Dataset records.

————

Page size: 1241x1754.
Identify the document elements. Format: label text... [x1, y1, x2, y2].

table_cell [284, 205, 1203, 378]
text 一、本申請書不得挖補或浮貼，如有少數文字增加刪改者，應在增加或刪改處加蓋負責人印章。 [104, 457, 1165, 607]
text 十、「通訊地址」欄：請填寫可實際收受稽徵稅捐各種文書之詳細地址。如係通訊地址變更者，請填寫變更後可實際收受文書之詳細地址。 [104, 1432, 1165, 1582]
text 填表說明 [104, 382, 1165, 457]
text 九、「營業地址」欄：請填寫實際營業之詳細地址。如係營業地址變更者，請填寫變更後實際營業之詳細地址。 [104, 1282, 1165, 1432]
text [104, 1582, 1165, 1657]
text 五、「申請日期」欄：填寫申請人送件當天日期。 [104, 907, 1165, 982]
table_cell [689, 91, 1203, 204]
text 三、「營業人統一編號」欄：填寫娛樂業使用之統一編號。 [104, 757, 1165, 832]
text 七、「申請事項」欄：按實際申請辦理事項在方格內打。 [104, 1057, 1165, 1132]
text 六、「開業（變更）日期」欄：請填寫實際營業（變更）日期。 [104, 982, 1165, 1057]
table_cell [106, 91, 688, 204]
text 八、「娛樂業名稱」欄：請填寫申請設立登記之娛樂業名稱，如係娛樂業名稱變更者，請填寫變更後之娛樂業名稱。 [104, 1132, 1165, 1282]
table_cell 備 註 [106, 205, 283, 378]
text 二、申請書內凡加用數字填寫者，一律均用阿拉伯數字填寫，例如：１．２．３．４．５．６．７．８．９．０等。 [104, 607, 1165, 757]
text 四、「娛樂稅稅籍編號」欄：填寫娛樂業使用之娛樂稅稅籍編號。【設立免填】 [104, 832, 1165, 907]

————

Required action. Write out, exactly as given, the line containing "Identify the document" and every line after it to the end of the records. Include nothing else.

Answer to this problem.
Identify the document elements. Format: label text... [x1, y1, x2, y2].

table_cell [284, 205, 1203, 378]
text 一、本申請書不得挖補或浮貼，如有少數文字增加刪改者，應在增加或刪改處加蓋負責人印章。 [104, 457, 1165, 607]
text 十、「通訊地址」欄：請填寫可實際收受稽徵稅捐各種文書之詳細地址。如係通訊地址變更者，請填寫變更後可實際收受文書之詳細地址。 [104, 1432, 1165, 1582]
text 填表說明 [104, 382, 1165, 457]
text 九、「營業地址」欄：請填寫實際營業之詳細地址。如係營業地址變更者，請填寫變更後實際營業之詳細地址。 [104, 1282, 1165, 1432]
text [104, 1582, 1165, 1657]
text 五、「申請日期」欄：填寫申請人送件當天日期。 [104, 907, 1165, 982]
table_cell [689, 91, 1203, 204]
text 三、「營業人統一編號」欄：填寫娛樂業使用之統一編號。 [104, 757, 1165, 832]
text 七、「申請事項」欄：按實際申請辦理事項在方格內打。 [104, 1057, 1165, 1132]
text 六、「開業（變更）日期」欄：請填寫實際營業（變更）日期。 [104, 982, 1165, 1057]
table_cell [106, 91, 688, 204]
text 八、「娛樂業名稱」欄：請填寫申請設立登記之娛樂業名稱，如係娛樂業名稱變更者，請填寫變更後之娛樂業名稱。 [104, 1132, 1165, 1282]
table_cell 備 註 [106, 205, 283, 378]
text 二、申請書內凡加用數字填寫者，一律均用阿拉伯數字填寫，例如：１．２．３．４．５．６．７．８．９．０等。 [104, 607, 1165, 757]
text 四、「娛樂稅稅籍編號」欄：填寫娛樂業使用之娛樂稅稅籍編號。【設立免填】 [104, 832, 1165, 907]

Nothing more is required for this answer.